1. Claims 1. A heat exchanger for an air conditioning system comprising a

   first manifold; a second manifold spaced from, and substantially parallel to, the first manifold; a plurality of substantially parallel tubes extending between and fluidly connecting the first and second manifolds; an inlet connected to one of the manifolds; an outlet connected to one of the manifolds; at least one separation wall positioned inside each manifold such that fluid normally flows through the heat exchanger with at least three passes; and bypass means associated with one of the manifolds which, when open, fluidly connects said one manifold with the outlet or the inlet to reduce the number of passes by at least one.
2. 2. A heat exchanger as claimed in Claim 1, wherein the bypass means comprises a bypass passage fluidly connected between said one manifold and the outlet or the inlet; and a bypass valve positioned in the bypass passage.

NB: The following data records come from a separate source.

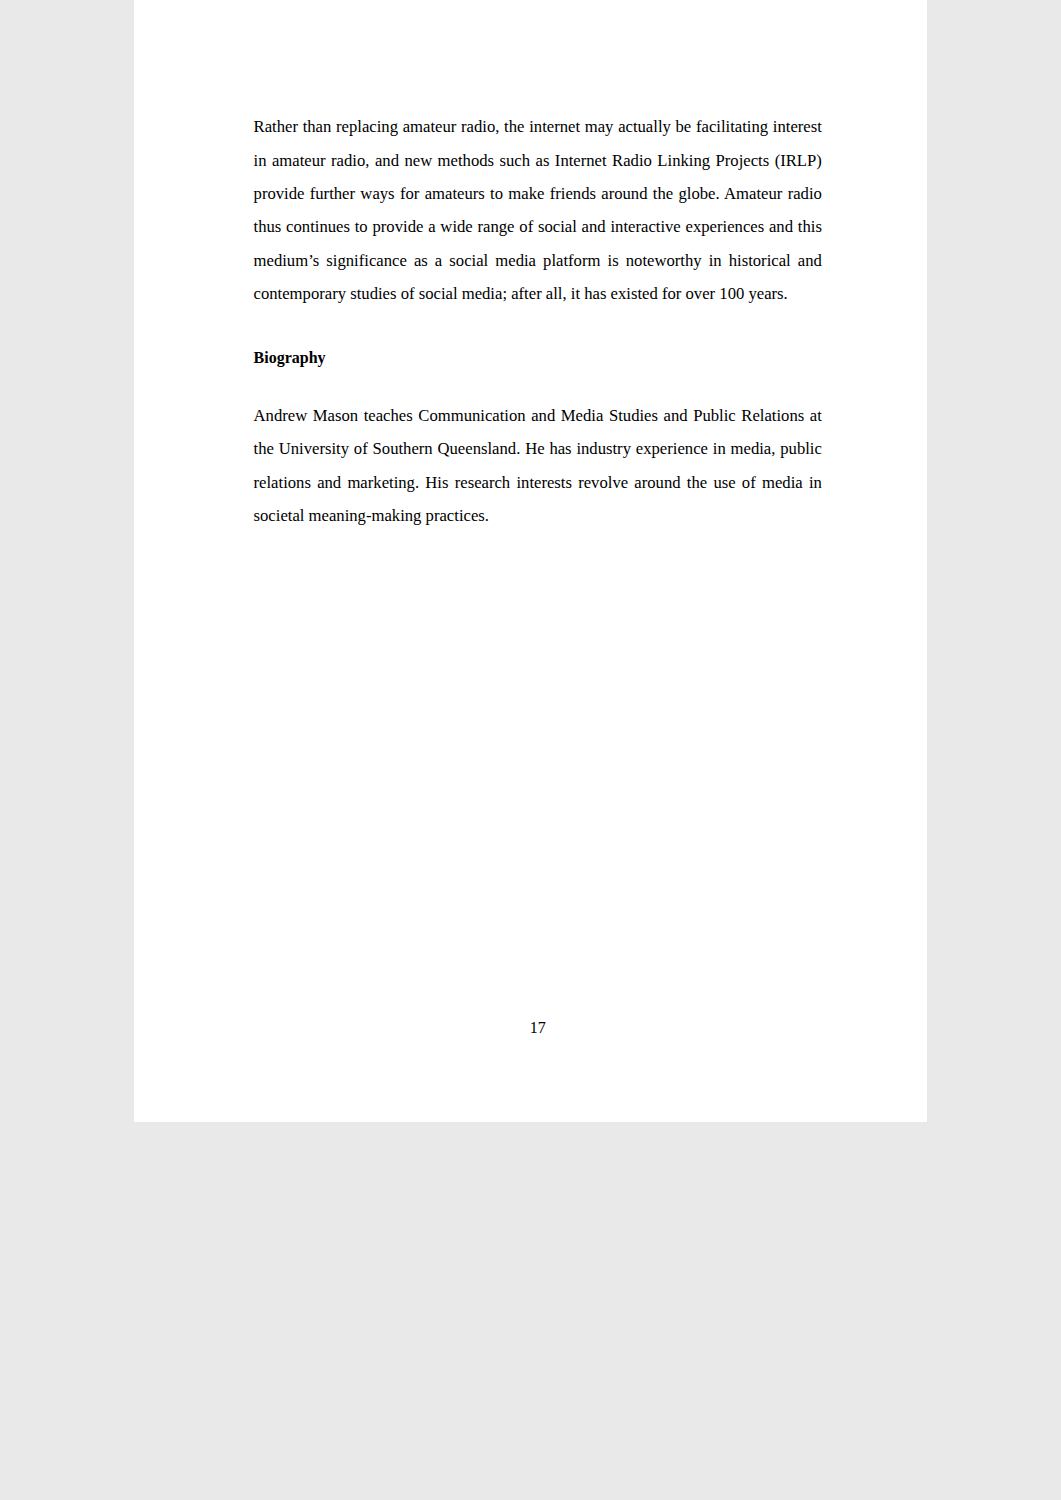Rather than replacing amateur radio, the internet may actually be facilitating interest in amateur radio, and new methods such as Internet Radio Linking Projects (IRLP) provide further ways for amateurs to make friends around the globe. Amateur radio thus continues to provide a wide range of social and interactive experiences and this medium’s significance as a social media platform is noteworthy in historical and contemporary studies of social media; after all, it has existed for over 100 years.
Biography
Andrew Mason teaches Communication and Media Studies and Public Relations at the University of Southern Queensland. He has industry experience in media, public relations and marketing. His research interests revolve around the use of media in societal meaning-making practices.
17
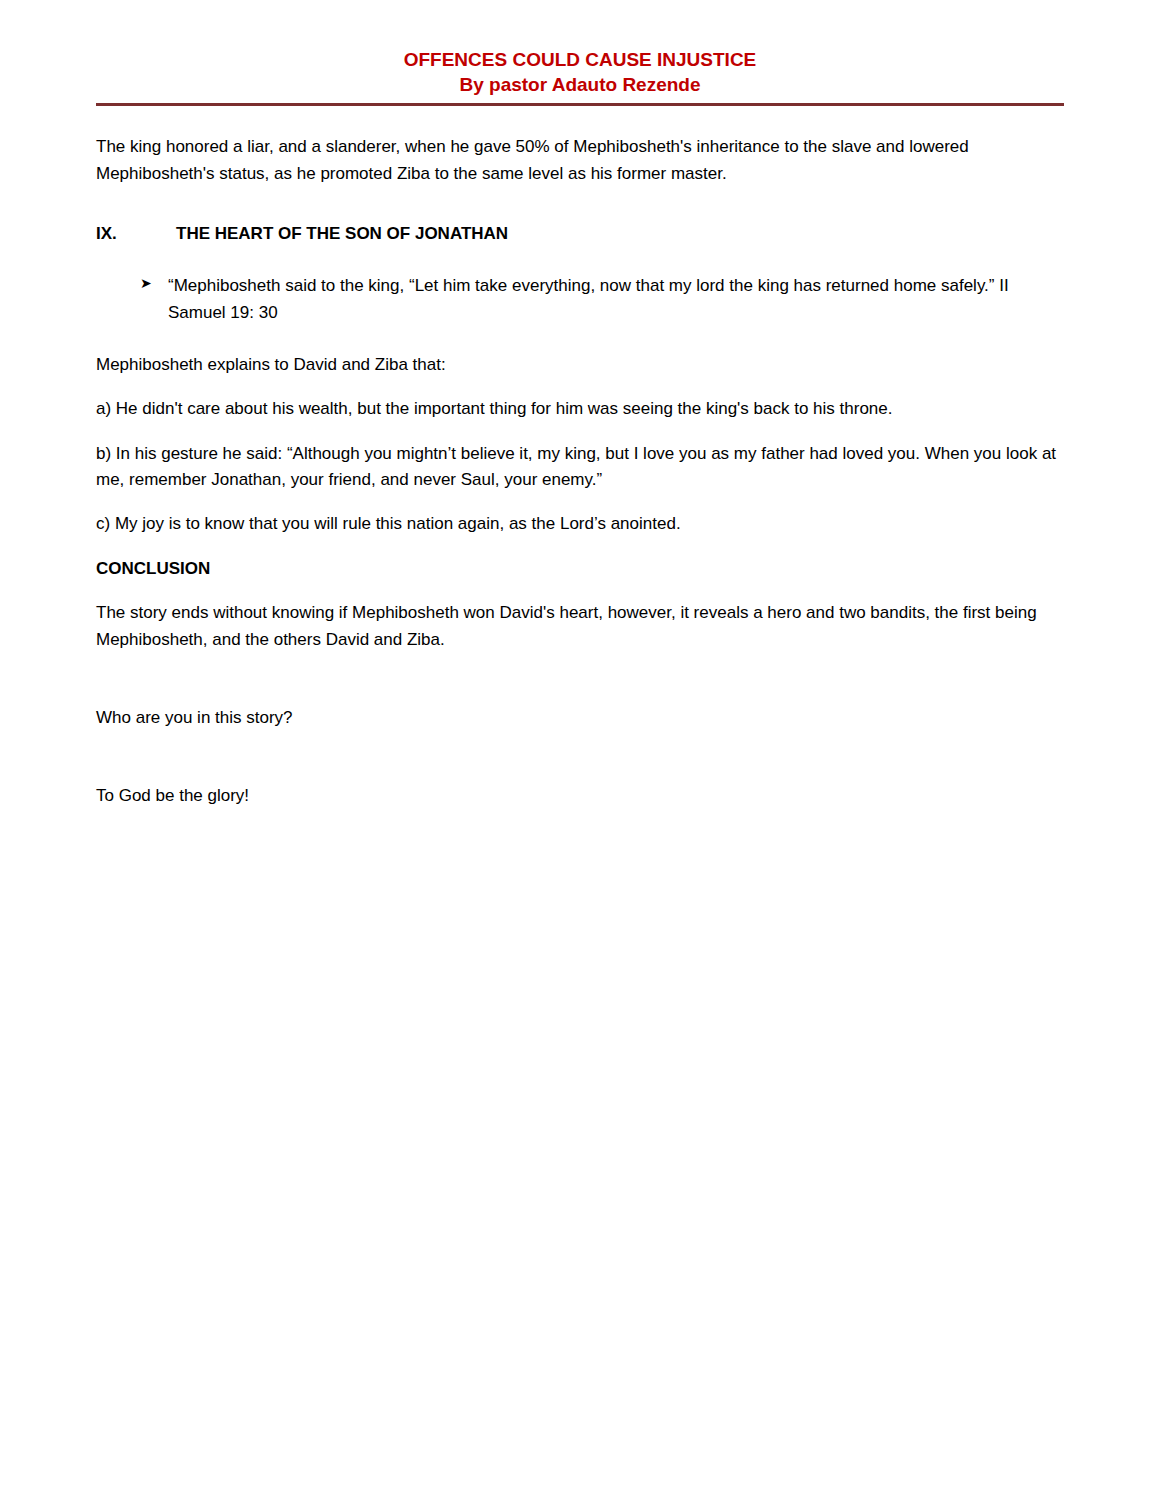OFFENCES COULD CAUSE INJUSTICE
By pastor Adauto Rezende
The king honored a liar, and a slanderer, when he gave 50% of Mephibosheth's inheritance to the slave and lowered Mephibosheth's status, as he promoted Ziba to the same level as his former master.
IX. THE HEART OF THE SON OF JONATHAN
“Mephibosheth said to the king, “Let him take everything, now that my lord the king has returned home safely.” II Samuel 19: 30
Mephibosheth explains to David and Ziba that:
a) He didn't care about his wealth, but the important thing for him was seeing the king's back to his throne.
b) In his gesture he said: “Although you mightn’t believe it, my king, but I love you as my father had loved you. When you look at me, remember Jonathan, your friend, and never Saul, your enemy.”
c) My joy is to know that you will rule this nation again, as the Lord’s anointed.
CONCLUSION
The story ends without knowing if Mephibosheth won David's heart, however, it reveals a hero and two bandits, the first being Mephibosheth, and the others David and Ziba.
Who are you in this story?
To God be the glory!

3. 3. A heat exchanger as claimed in Claim 2, wherein the said one manifold has two separation walls positioned inside thereof, the bypass passage being fluidly connected to said one manifold between the two separation walls.
4. 4. A heat exchanger as claimed in Claim 2 or Claim 3, wherein the bypass valve is a one-way check valve.
5. 5. A heat exchanger as claimed in Claim 2 or Claim 3, wherein the bypass valve is a solenoid operated valve.
6. 6. A heat exchanger as claimed in Claim 1, wherein the bypass means is positioned in the said one manifold.
7. 7. A heat exchanger as claimed in Claim 6, wherein the bypass means comprises a bypass valve.
8. 8. A heat exchanger substantially as hereinbefore described with reference to, and as shown in, the accompanying drawings.